Having been at the helm since the shop opened, 45-year-old Toni prides herself on knowing every regular’s name and she typically puts in 10-hour days to keep up with the far-reaching demands of the operation.

While the cost-of-living crisis has seen a rise in closures of similar community businesses, according to a report from rural enterprise charity Plunkett UK, Fittleworth Stores is weathering the storm.

Supplier costs may be increasing but, with pub lunch prices nudging three-figures locally, the café is drawing more families as an affordable weekend lunch option. Though it hasn’t always been so busy.

“In the early days a lot of people assumed we were just a farm shop selling a few niche products,” says Toni, adding that a gas leak in 2020 which closed the main road proved to be a turning point in its fortunes.

“Those who would normally head for Tesco and Sainsbury’s were coming in for the first time and discovered there was a lot more than they expected and things they wouldn’t see in the usual stores.We’d been written off by some – but they had a huge surprise.”

The pandemic further cemented the shop’s role at the heart of its community.

At the height of the crisis, 60-strong queues formed around the car park for essential supplies.

Strong supplier relationships, including with the nearby Burton Mill, kept stock levels replenished with 25kg bags of flour regularly ordered – crucial in meeting the demand for the domestic baking explosion during Covid.

Also at that time, the shop set up a “Food Angels” scheme to provide free boxes of food for families struggling financially during the crisis – particularly the self-employed agricultural and service-sector workers who didn’t benefit from the furlough scheme. The boxes are still made occasionally if required, along with contributions to the local primary school’s breakfast club – reminders that, in a largely affluent village of listed and chocolate-box houses and fleets of 4x4s, hardship is still a reality for some.
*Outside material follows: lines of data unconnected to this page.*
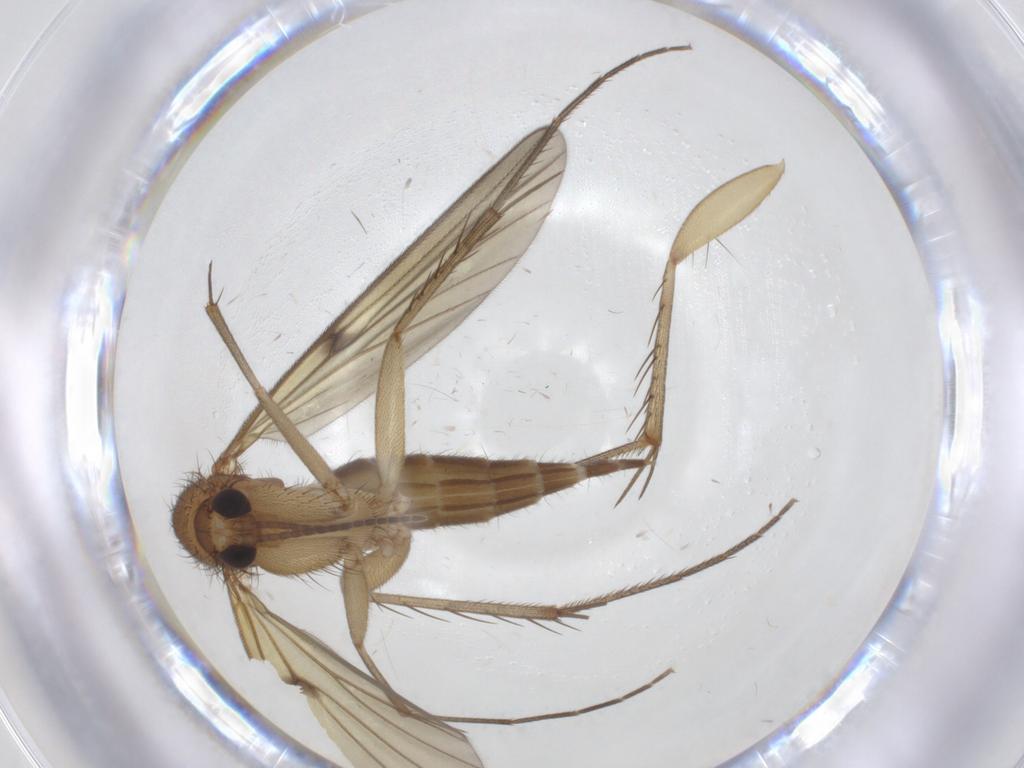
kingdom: Animalia
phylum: Arthropoda
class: Insecta
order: Diptera
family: Mycetophilidae
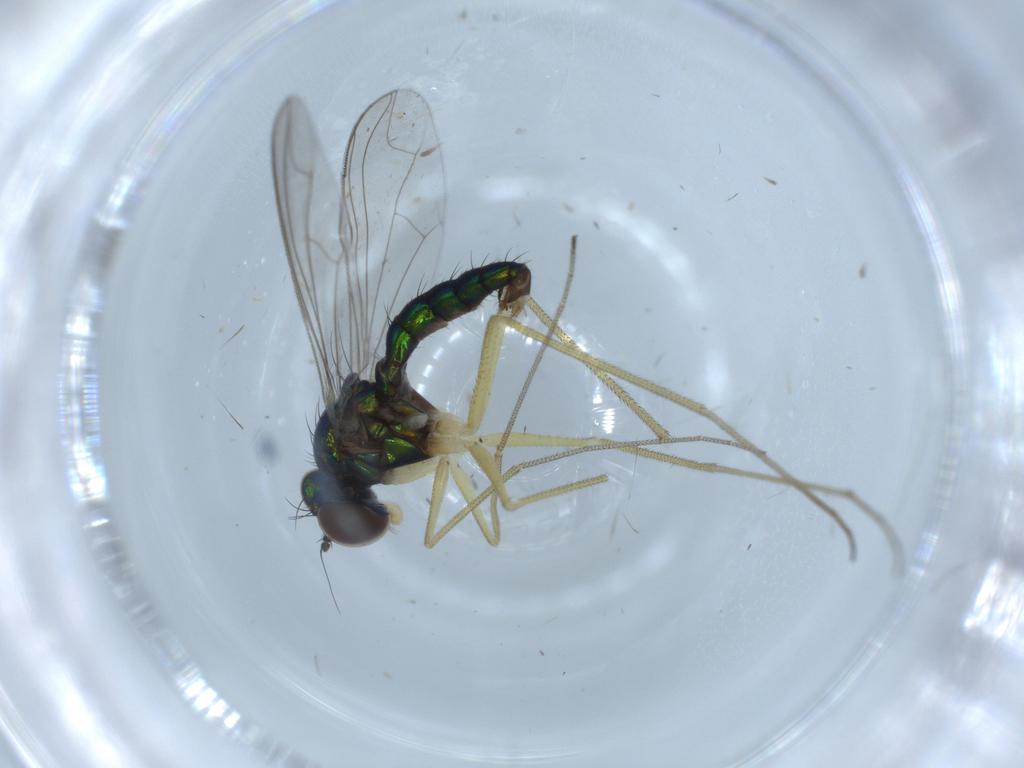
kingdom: Animalia
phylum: Arthropoda
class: Insecta
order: Diptera
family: Dolichopodidae
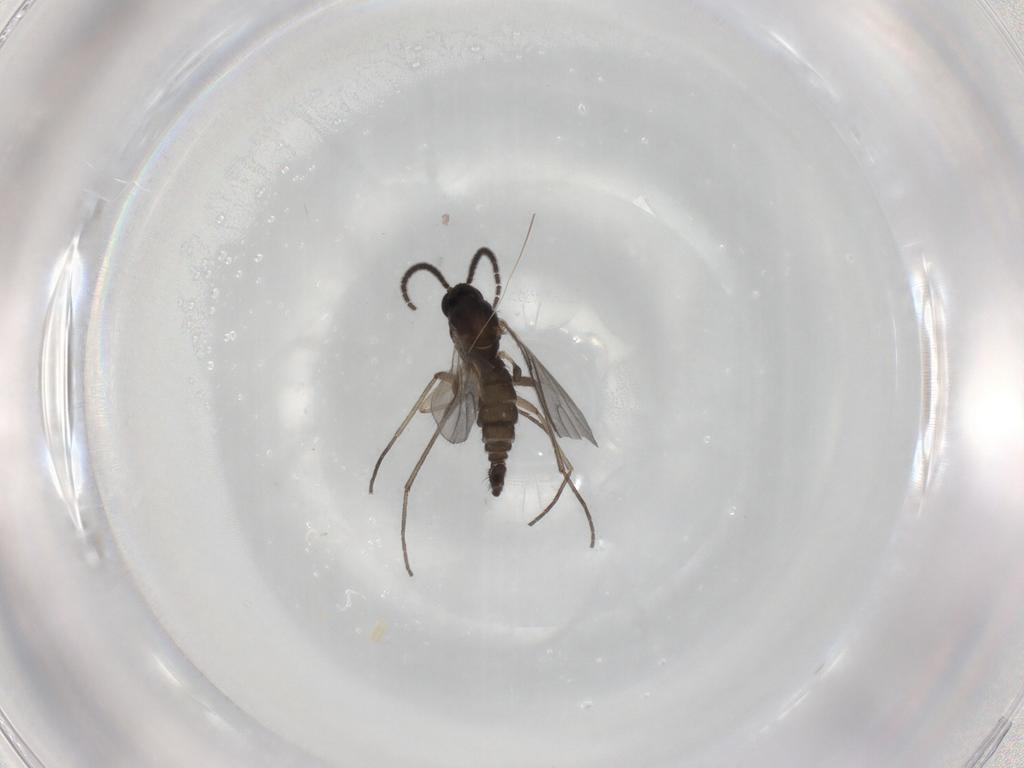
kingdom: Animalia
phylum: Arthropoda
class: Insecta
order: Diptera
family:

Toni adds: “We’ll also get calls from people miles away worried that their elderly relative hasn’t answered the phone for a while and someone here will check up on them; or those struggling to get out may ask us to drop something off which is fine. Basically, if people need help, then we’re here for them.” Plunkett UK CEO James Alcock has seen its role of community run shops, numbers of which have doubled to 450 over the past decade, broaden from simply safeguarding essential services to offering inclusive employment and welcoming those new to the countryside.

“They’re not without their challenges; in the pandemic, community shops were seen as vital businesses and then we saw a wave of volunteer fatigue and the additional challenges of the energy crisis, but the sector does have resilience,” he says.

“Often it requires them to go through periods of thinking ‘this is hard work’ to emerge stronger and innovate and grow the business, often through an injection of new volunteers and committee members.” With the lunch trade over for the day, Toni snatches a quick coffee before the post-school deluge for pick’n’mix and the accompanying parents ordering oat milk lattes and vegan flapjacks.

Returning after a knee operation, volunteer Nicky Hashfield, who is retired and comes in once a week from nearby Petworth to man the till and clear tables, has arrived for the late afternoon shift.

“Being here feels like spending time with a second family,” she says.

“I’ve been away for a bit so I’m not up to speed with some of the new lines but the customers are great. They’ll always be patient because they realise you are doing your best.” Which, it seems, Fittleworth Stores always manages to do.